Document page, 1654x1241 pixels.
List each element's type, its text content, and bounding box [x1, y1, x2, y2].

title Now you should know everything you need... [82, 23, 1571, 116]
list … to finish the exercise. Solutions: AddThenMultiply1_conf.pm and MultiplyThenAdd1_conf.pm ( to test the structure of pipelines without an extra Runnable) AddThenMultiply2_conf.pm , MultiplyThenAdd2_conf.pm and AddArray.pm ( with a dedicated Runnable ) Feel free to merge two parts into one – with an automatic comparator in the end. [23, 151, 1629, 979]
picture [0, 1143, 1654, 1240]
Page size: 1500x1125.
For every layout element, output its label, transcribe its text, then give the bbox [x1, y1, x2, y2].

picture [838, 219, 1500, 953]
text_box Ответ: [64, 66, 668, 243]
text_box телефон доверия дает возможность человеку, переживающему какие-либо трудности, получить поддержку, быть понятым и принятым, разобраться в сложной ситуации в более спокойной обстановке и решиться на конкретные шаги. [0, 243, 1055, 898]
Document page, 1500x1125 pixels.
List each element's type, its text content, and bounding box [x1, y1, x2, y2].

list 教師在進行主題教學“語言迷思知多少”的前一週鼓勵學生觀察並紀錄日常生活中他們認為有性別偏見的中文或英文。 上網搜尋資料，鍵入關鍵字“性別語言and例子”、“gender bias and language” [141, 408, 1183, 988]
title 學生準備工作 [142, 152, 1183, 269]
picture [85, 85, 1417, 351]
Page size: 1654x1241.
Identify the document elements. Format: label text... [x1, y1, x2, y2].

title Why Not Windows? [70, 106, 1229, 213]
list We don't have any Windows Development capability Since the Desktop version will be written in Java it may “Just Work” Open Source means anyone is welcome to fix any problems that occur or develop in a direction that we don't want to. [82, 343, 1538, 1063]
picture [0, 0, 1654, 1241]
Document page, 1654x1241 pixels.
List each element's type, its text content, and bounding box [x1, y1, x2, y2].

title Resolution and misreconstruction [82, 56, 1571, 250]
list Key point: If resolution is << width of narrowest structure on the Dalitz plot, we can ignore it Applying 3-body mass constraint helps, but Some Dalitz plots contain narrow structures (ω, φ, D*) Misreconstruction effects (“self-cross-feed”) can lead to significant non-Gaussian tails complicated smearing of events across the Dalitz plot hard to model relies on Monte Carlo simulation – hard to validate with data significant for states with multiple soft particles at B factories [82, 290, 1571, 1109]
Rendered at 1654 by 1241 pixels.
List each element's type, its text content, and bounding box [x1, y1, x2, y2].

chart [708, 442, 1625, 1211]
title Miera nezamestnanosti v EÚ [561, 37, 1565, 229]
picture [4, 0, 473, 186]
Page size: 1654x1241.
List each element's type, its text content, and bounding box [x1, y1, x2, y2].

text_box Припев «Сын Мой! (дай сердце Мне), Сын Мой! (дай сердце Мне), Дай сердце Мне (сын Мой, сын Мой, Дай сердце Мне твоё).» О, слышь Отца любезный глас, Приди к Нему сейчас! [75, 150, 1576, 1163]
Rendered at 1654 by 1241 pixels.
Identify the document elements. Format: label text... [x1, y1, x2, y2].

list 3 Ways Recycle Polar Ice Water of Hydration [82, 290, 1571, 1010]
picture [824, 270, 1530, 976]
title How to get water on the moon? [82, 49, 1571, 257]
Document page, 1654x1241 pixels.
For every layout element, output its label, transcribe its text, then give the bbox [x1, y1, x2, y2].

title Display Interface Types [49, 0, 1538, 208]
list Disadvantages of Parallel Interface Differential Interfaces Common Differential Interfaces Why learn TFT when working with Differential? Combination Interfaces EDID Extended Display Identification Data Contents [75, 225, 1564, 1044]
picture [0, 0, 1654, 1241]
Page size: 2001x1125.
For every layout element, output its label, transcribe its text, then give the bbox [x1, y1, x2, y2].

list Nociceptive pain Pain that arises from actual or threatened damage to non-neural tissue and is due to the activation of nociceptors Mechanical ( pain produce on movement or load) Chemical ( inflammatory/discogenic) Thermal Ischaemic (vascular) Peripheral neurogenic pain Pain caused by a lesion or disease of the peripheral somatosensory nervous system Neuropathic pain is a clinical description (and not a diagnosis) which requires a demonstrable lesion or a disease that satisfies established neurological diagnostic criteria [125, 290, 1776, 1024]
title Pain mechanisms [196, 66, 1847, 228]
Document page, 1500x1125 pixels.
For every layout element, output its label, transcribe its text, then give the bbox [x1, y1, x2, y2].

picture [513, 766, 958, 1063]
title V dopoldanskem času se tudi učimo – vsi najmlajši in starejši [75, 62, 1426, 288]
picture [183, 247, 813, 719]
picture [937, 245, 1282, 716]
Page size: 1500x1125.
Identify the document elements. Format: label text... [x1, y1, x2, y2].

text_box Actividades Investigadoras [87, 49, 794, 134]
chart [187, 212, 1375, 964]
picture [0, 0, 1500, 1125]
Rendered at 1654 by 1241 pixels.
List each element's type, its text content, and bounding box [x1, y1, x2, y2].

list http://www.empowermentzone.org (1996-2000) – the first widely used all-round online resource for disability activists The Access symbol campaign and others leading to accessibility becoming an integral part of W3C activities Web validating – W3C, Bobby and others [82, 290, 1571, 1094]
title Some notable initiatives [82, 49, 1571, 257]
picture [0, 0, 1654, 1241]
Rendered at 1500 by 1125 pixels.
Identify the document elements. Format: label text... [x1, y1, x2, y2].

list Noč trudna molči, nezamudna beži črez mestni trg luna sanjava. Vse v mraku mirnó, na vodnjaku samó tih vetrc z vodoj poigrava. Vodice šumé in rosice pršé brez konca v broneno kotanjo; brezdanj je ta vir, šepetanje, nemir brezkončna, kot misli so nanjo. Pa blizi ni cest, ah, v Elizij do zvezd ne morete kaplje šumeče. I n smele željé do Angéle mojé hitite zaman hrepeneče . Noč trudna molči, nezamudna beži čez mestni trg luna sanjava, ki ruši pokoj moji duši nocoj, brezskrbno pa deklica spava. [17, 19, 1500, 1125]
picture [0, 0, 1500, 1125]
****************
### [Your objective]
Convert every nonblank line of the entries above into a two-column Markdown table headed Row and Line. Number the rows consecutively from 1 and put each line's text in the Line column.

### [Solution]
| Row | Line |
|---|---|
| 1 | Document page, 1654x1241 pixels. |
| 2 | List each element's type, its text content, and bounding box [x1, y1, x2, y2]. |
| 3 | title Now you should know everything you need... [82, 23, 1571, 116] |
| 4 | list … to finish the exercise. Solutions: AddThenMultiply1_conf.pm and MultiplyThenAdd1_conf.pm ( to test the structure of pipelines without an extra Runnable) AddThenMultiply2_conf.pm , MultiplyThenAdd2_conf.pm and AddArray.pm ( with a dedicated Runnable ) Feel free to merge two parts into one – with an automatic comparator in the end. [23, 151, 1629, 979] |
| 5 | picture [0, 1143, 1654, 1240] |
| 6 | Page size: 1500x1125. |
| 7 | For every layout element, output its label, transcribe its text, then give the bbox [x1, y1, x2, y2]. |
| 8 | picture [838, 219, 1500, 953] |
| 9 | text_box Ответ: [64, 66, 668, 243] |
| 10 | text_box телефон доверия дает возможность человеку, переживающему какие-либо трудности, получить поддержку, быть понятым и принятым, разобраться в сложной ситуации в более спокойной обстановке и решиться на конкретные шаги. [0, 243, 1055, 898] |
| 11 | Document page, 1500x1125 pixels. |
| 12 | List each element's type, its text content, and bounding box [x1, y1, x2, y2]. |
| 13 | list 教師在進行主題教學“語言迷思知多少”的前一週鼓勵學生觀察並紀錄日常生活中他們認為有性別偏見的中文或英文。 上網搜尋資料，鍵入關鍵字“性別語言and例子”、“gender bias and language” [141, 408, 1183, 988] |
| 14 | title 學生準備工作 [142, 152, 1183, 269] |
| 15 | picture [85, 85, 1417, 351] |
| 16 | Page size: 1654x1241. |
| 17 | Identify the document elements. Format: label text... [x1, y1, x2, y2]. |
| 18 | title Why Not Windows? [70, 106, 1229, 213] |
| 19 | list We don't have any Windows Development capability Since the Desktop version will be written in Java it may “Just Work” Open Source means anyone is welcome to fix any problems that occur or develop in a direction that we don't want to. [82, 343, 1538, 1063] |
| 20 | picture [0, 0, 1654, 1241] |
| 21 | Document page, 1654x1241 pixels. |
| 22 | List each element's type, its text content, and bounding box [x1, y1, x2, y2]. |
| 23 | title Resolution and misreconstruction [82, 56, 1571, 250] |
| 24 | list Key point: If resolution is << width of narrowest structure on the Dalitz plot, we can ignore it Applying 3-body mass constraint helps, but Some Dalitz plots contain narrow structures (ω, φ, D*) Misreconstruction effects (“self-cross-feed”) can lead to significant non-Gaussian tails complicated smearing of events across the Dalitz plot hard to model relies on Monte Carlo simulation – hard to validate with data significant for states with multiple soft particles at B factories [82, 290, 1571, 1109] |
| 25 | Rendered at 1654 by 1241 pixels. |
| 26 | List each element's type, its text content, and bounding box [x1, y1, x2, y2]. |
| 27 | chart [708, 442, 1625, 1211] |
| 28 | title Miera nezamestnanosti v EÚ [561, 37, 1565, 229] |
| 29 | picture [4, 0, 473, 186] |
| 30 | Page size: 1654x1241. |
| 31 | List each element's type, its text content, and bounding box [x1, y1, x2, y2]. |
| 32 | text_box Припев «Сын Мой! (дай сердце Мне), Сын Мой! (дай сердце Мне), Дай сердце Мне (сын Мой, сын Мой, Дай сердце Мне твоё).» О, слышь Отца любезный глас, Приди к Нему сейчас! [75, 150, 1576, 1163] |
| 33 | Rendered at 1654 by 1241 pixels. |
| 34 | Identify the document elements. Format: label text... [x1, y1, x2, y2]. |
| 35 | list 3 Ways Recycle Polar Ice Water of Hydration [82, 290, 1571, 1010] |
| 36 | picture [824, 270, 1530, 976] |
| 37 | title How to get water on the moon? [82, 49, 1571, 257] |
| 38 | Document page, 1654x1241 pixels. |
| 39 | For every layout element, output its label, transcribe its text, then give the bbox [x1, y1, x2, y2]. |
| 40 | title Display Interface Types [49, 0, 1538, 208] |
| 41 | list Disadvantages of Parallel Interface Differential Interfaces Common Differential Interfaces Why learn TFT when working with Differential? Combination Interfaces EDID Extended Display Identification Data Contents [75, 225, 1564, 1044] |
| 42 | picture [0, 0, 1654, 1241] |
| 43 | Page size: 2001x1125. |
| 44 | For every layout element, output its label, transcribe its text, then give the bbox [x1, y1, x2, y2]. |
| 45 | list Nociceptive pain Pain that arises from actual or threatened damage to non-neural tissue and is due to the activation of nociceptors Mechanical ( pain produce on movement or load) Chemical ( inflammatory/discogenic) Thermal Ischaemic (vascular) Peripheral neurogenic pain Pain caused by a lesion or disease of the peripheral somatosensory nervous system Neuropathic pain is a clinical description (and not a diagnosis) which requires a demonstrable lesion or a disease that satisfies established neurological diagnostic criteria [125, 290, 1776, 1024] |
| 46 | title Pain mechanisms [196, 66, 1847, 228] |
| 47 | Document page, 1500x1125 pixels. |
| 48 | For every layout element, output its label, transcribe its text, then give the bbox [x1, y1, x2, y2]. |
| 49 | picture [513, 766, 958, 1063] |
| 50 | title V dopoldanskem času se tudi učimo – vsi najmlajši in starejši [75, 62, 1426, 288] |
| 51 | picture [183, 247, 813, 719] |
| 52 | picture [937, 245, 1282, 716] |
| 53 | Page size: 1500x1125. |
| 54 | Identify the document elements. Format: label text... [x1, y1, x2, y2]. |
| 55 | text_box Actividades Investigadoras [87, 49, 794, 134] |
| 56 | chart [187, 212, 1375, 964] |
| 57 | picture [0, 0, 1500, 1125] |
| 58 | Rendered at 1654 by 1241 pixels. |
| 59 | List each element's type, its text content, and bounding box [x1, y1, x2, y2]. |
| 60 | list http://www.empowermentzone.org (1996-2000) – the first widely used all-round online resource for disability activists The Access symbol campaign and others leading to accessibility becoming an integral part of W3C activities Web validating – W3C, Bobby and others [82, 290, 1571, 1094] |
| 61 | title Some notable initiatives [82, 49, 1571, 257] |
| 62 | picture [0, 0, 1654, 1241] |
| 63 | Rendered at 1500 by 1125 pixels. |
| 64 | Identify the document elements. Format: label text... [x1, y1, x2, y2]. |
| 65 | list Noč trudna molči, nezamudna beži črez mestni trg luna sanjava. Vse v mraku mirnó, na vodnjaku samó tih vetrc z vodoj poigrava. Vodice šumé in rosice pršé brez konca v broneno kotanjo; brezdanj je ta vir, šepetanje, nemir brezkončna, kot misli so nanjo. Pa blizi ni cest, ah, v Elizij do zvezd ne morete kaplje šumeče. I n smele željé do Angéle mojé hitite zaman hrepeneče . Noč trudna molči, nezamudna beži čez mestni trg luna sanjava, ki ruši pokoj moji duši nocoj, brezskrbno pa deklica spava. [17, 19, 1500, 1125] |
| 66 | picture [0, 0, 1500, 1125] |